How CodeRabbit Used Claude to Build an Agent Orchestration System
CodeRabbit built a layer on Claude that sits between a coding request and a coding agent, producing a structured coding plan the team can review before any code gets generated.
CodeRabbit built a layer on Claude that sits between a coding request and a coding agent, producing a structured coding plan the team can review before any code gets generated.
In our series, How startups build with Claude, we highlight how startups are transforming their industries with AI. In this article, we share how CodeRabbit built an agent orchestration layer that plans before AI generates code.
AI coding tools have collapsed the time between idea and working prototype. CodeRabbit, an AI code review platform, has noticed a different trend climbing alongside that throughput: code that compiles and passes tests but doesn't do what the team actually meant to build.
David Loker, VP of AI at CodeRabbit, locates the cause upstream of the model. Experienced developers often assume coding agents understand the same context they do, so they don’t write down requirements that feel obvious to them. The coding agent then fills the gaps with whatever it considers plausible.
To close that gap, CodeRabbit used Claude to design and build an agent orchestration system that runs a structured planning phase before any code is generated. The team's working thesis is that planning quality determines output quality, and the cheaper code generation gets, the more expensive it becomes to move in the wrong direction.
When the CodeRabbit team studied AI-generated pull requests across their customer base, the most frequent failure mode was code that compiled and passed tests, yet still didn't solve the problem it was built to solve.
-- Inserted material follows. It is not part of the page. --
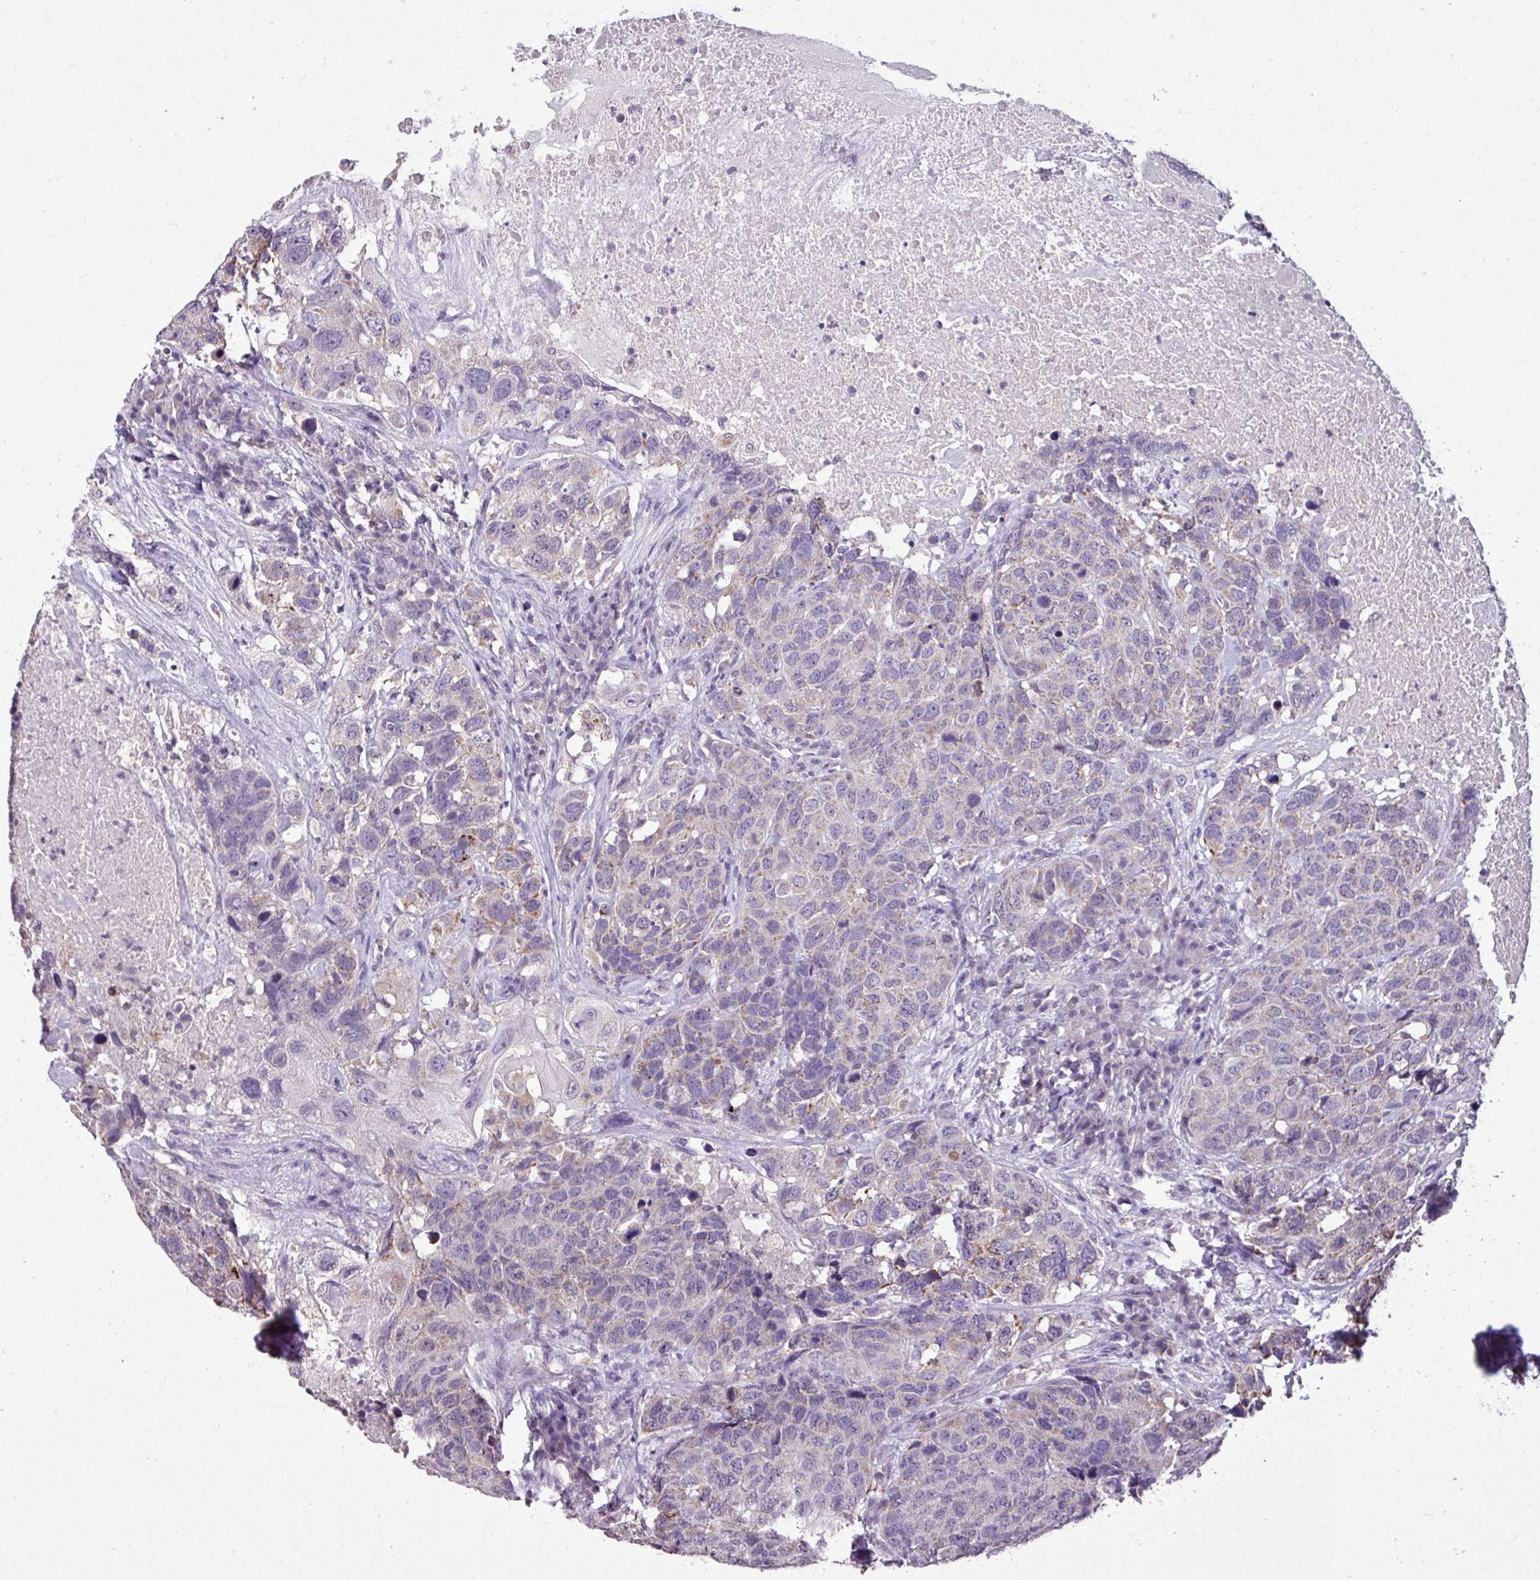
{"staining": {"intensity": "moderate", "quantity": "<25%", "location": "cytoplasmic/membranous"}, "tissue": "head and neck cancer", "cell_type": "Tumor cells", "image_type": "cancer", "snomed": [{"axis": "morphology", "description": "Squamous cell carcinoma, NOS"}, {"axis": "topography", "description": "Head-Neck"}], "caption": "Head and neck cancer tissue demonstrates moderate cytoplasmic/membranous expression in about <25% of tumor cells", "gene": "ALDH2", "patient": {"sex": "male", "age": 66}}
"As we gain experience as developers, we internalize knowledge," Loker says. "All those things are in our head, and we assume other developers know them too. But then we make that assumption of the AI system as well, that it also implicitly understands. We're not even aware that we're assuming those things."
Vague prompts force the underlying system to fill gaps with whatever it considers plausible. That guess often diverges from what the developer had in mind.
Loker offers a personal example. While building a memory system on a side project, he spent hours iterating with a coding agent until everything ran. When he asked the agent how to use it, the instructions told him to pass in a user token. There was no login page. He had specified that the system required users but never said users needed a way to sign in. The agent filled the gap, and hours of work landed in a product missing a front door.
"What ends up happening is you build a lot more stuff on top of it, then much later you find there's a problem," Loker says. "In AI workflows, late validation can be very expensive."
CodeRabbit's response was to insert a planning system in front of code generation. It coordinates multiple Claude models to analyze requirements and surface assumptions before producing a structured execution plan that defines what should be built and what constraints it needs to satisfy.
"This planning system is not meant to replace Claude Code's Plan Mode," Loker says. "It's a higher level orchestration that happens before Claude Code, to point it in a really narrow and right direction where everything that needs to be explicit is made explicit, and we are aware of all assumptions that are being made."
The output is a collaborative product requirements document (PRD): a plan created with full context, validated by stakeholders across the team, and reviewed before implementation starts. Claude Code picks up that plan and uses it to generate a fine-grained implementation plan. The plan becomes a shared artifact that captures what was decided and why, which not only helps teams avoid rework and validate later that the output matched the original intent, but also onboard new engineers.
CodeRabbit matches each model tier to task complexity to optimize for cost and latency. Opus drives the orchestration loop and the higher-level strategic work of understanding the problem and setting overall direction. Sonnet takes that output and sequences it into structured planning steps. Haiku handles narrowly scoped operations like context distillation and targeted tool use, where the question is specific enough that a smaller model can answer it well.
"If Haiku does as well as Sonnet on a given task, we use Haiku," Loker says. "If the evaluation harness tells us the plan quality improves when we give Opus more room, we give it more room. We don't guess."
CodeRabbit had a mature evaluation system for code review, but nothing for evaluating planning output. Building that infrastructure became its own project.
The system started with hand-tuned examples and manual inspection. The team developed a library of LLM judges that scored specific dimensions of plan quality. Because plans eventually produce code, the team could also measure whether the generated code worked, whether it contained extra scope, and how many tokens it took to get there. Running the same task with and without the planning step gave them a way to isolate the value of planning itself.
"We didn't realize what the right level of detail was going to be for that plan," Loker says. Plans that were too granular went stale the moment the codebase shifted. Plans that were too high-level left room for the agent to fill in assumptions, which was the original problem the planning layer was meant to solve. Finding the working level of abstraction took iteration, which is what the eval harness made possible.
In an AI-native coding workflow, many of the decisions that used to surface during code review are now made earlier, in the planning layer. Building a plan that the team can review and align on before code generation starts catches mistakes early.
"What we've built, using the Claude ecosystem, is a team-wide planning system," Loker says. "The plan itself becomes a quality gate. If we can make sure the quality of that plan is really good upfront, the downstream effect is very pronounced. You end up with a lot better code at the end of it."